> _PASSAGE PROVIDED_:
###
Take a look at the separation of Sanofi’s consumer health business, Opella, valued at perhaps €15bn. The French pharma group is running a twin-track approach. It is considering a potential spin-off, but has also tested appetite for a sale of about half the business to private equity. It has reportedly received bids from Clayton, Dubilier & Rice and PAI Partners, highlighting the renewed ebullience of debt financiers.

Lex understands that more than 20 banks showed interest in financing a deal. Between banks and private credit lenders, bidders have amassed total debt packages equivalent to 7 times this year’s expected ebitda of perhaps €1.15bn. The lion’s share of this, €8bn or so, is senior debt. The junior debt tranche — about €1bn — includes a payment-in-kind option.

That is a hefty financing package. In part, it reflects the fact that Opella is a blockbuster deal coming after a dry-ish spell, so lenders are jockeying for position. But leverage is starting to rise more broadly. In Europe, the percentage of transactions completed between 6 and 7 times ebitda has risen to more than 20 per cent this year, on PitchBook LCD data, a near-doubling from 2022 levels.

Column chart of Global deal value, $bn showing Private equity has struggled to get deals done

This reflects increasingly favourable conditions for borrowers. Interest rates have dropped. There is a lot of pent-up demand for high-yielding debt, from CLO funds and private credit investors. Banks have been competing to regain market share from private credit lenders. Overall, since the end of 2023 funding costs have declined by about 1 percentage point for the average European LBO borrower, according to PitchBook LCD.

Alongside rate cuts, looser purse strings bode well for a reprise in private equity activity. But it is not a slam dunk. Valuations for sponsor-led transactions are also rising, meaning that despite the availability of debt, bidders may need to stump up big slugs of equity to get deals done.

Line chart of EV/Ebitda multiples in deals showing Higher debt levels mean higher prices

Bids for Opella, for instance, have reportedly come in at about €15bn. That is not nosebleed territory, implying a 16 per cent valuation discount to larger listed rival Haleon. But at these levels, and despite lashings of debt, about €7bn of the transaction would need to be financed with equity. The fact that Sanofi aims to retain about half of the business makes the outlay more manageable, in this case. Those running their slide rules on other targets may find the task remains daunting.
###
> _ABOUT THIS TASK_:
List each distinct euro amount in the article about the Opella deal, giving each amount only once. The entries that come next are separate material and have no connection to the article.
###
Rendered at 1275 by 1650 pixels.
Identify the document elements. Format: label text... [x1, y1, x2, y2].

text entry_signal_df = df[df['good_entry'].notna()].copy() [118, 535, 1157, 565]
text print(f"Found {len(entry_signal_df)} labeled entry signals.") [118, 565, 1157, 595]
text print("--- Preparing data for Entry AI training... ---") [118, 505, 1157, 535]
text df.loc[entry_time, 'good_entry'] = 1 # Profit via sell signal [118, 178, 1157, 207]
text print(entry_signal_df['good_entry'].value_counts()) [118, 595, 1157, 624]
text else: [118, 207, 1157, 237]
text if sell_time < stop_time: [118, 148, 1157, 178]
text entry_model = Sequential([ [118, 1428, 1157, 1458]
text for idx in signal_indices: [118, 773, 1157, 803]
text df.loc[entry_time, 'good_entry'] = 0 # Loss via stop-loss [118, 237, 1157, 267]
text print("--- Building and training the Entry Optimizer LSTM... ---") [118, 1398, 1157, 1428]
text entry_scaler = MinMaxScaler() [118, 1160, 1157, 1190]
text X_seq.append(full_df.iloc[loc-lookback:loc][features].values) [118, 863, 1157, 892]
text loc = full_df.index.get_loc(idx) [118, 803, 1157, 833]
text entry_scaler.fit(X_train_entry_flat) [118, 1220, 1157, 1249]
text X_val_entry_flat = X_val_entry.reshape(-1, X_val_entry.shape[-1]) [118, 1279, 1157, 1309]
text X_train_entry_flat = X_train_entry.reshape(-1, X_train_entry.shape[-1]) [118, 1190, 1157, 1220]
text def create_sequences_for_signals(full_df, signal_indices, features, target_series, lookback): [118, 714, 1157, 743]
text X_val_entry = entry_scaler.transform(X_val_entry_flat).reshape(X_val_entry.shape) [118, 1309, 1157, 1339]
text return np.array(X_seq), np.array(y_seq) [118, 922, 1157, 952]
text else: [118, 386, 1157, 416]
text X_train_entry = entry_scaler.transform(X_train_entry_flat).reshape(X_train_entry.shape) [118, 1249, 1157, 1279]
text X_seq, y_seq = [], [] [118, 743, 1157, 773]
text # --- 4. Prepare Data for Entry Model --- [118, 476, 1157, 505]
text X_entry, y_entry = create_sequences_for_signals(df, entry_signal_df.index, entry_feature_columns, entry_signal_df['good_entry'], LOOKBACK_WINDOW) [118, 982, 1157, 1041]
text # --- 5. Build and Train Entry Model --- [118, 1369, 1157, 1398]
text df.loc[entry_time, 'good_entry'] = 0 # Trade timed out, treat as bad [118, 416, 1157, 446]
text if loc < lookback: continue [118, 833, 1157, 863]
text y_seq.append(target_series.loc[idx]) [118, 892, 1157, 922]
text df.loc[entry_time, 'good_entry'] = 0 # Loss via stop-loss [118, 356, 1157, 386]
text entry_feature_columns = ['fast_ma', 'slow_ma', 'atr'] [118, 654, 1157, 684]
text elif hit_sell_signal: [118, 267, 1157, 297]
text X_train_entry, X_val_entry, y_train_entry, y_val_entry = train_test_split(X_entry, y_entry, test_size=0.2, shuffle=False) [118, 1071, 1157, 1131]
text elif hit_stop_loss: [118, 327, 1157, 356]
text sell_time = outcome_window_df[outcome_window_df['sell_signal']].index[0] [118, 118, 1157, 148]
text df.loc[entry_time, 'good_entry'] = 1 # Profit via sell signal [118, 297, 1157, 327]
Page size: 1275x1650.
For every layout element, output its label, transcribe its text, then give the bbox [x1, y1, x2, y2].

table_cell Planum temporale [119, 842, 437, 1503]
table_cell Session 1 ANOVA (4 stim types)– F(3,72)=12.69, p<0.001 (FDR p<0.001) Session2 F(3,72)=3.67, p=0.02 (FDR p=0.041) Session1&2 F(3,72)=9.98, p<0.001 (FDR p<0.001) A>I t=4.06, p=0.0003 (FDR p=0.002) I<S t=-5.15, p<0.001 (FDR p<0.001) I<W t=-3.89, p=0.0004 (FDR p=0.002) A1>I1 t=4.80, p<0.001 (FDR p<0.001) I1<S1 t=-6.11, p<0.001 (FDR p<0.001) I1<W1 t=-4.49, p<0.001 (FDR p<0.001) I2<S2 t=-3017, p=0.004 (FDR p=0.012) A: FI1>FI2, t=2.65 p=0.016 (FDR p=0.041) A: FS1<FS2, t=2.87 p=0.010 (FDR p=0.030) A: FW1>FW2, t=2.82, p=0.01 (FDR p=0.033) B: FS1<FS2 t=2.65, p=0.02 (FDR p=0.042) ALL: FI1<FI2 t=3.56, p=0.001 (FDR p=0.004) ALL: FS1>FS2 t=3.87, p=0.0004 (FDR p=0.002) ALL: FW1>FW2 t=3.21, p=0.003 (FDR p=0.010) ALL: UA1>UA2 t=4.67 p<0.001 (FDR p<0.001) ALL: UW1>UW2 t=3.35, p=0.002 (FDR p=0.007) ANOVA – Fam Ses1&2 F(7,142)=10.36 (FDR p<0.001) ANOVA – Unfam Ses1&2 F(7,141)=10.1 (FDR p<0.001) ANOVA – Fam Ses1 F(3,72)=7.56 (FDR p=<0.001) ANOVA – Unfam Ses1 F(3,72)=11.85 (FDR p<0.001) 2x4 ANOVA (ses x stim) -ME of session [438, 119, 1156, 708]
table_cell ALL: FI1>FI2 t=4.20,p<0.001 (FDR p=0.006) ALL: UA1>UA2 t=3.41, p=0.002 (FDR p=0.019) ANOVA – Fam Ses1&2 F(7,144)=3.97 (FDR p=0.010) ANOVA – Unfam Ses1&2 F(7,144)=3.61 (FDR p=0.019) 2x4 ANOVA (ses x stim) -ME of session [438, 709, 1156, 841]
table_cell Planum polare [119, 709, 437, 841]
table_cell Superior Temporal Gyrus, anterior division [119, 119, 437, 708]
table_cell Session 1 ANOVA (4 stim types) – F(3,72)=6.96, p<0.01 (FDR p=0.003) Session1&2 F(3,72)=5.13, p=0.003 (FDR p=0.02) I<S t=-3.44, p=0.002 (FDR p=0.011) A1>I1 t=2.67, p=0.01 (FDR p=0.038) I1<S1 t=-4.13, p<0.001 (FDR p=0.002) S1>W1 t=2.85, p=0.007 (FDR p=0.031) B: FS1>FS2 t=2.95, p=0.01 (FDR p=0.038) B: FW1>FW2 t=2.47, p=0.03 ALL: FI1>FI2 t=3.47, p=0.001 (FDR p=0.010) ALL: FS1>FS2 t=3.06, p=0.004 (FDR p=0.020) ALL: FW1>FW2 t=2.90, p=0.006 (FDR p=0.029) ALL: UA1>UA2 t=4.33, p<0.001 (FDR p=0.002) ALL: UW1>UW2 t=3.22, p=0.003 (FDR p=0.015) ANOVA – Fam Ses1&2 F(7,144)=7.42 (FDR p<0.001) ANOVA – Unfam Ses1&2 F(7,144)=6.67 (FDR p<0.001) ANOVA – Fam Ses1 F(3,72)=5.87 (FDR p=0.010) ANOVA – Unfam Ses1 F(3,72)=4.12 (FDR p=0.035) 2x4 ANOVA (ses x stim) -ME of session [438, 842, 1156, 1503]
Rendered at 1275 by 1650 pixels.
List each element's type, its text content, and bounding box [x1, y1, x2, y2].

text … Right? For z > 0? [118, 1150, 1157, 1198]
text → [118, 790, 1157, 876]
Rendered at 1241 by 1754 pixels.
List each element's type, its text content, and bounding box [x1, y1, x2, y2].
###
> _EXPECTED ANSWER_:
€15bn, €1.15bn, €8bn, €1bn, €7bn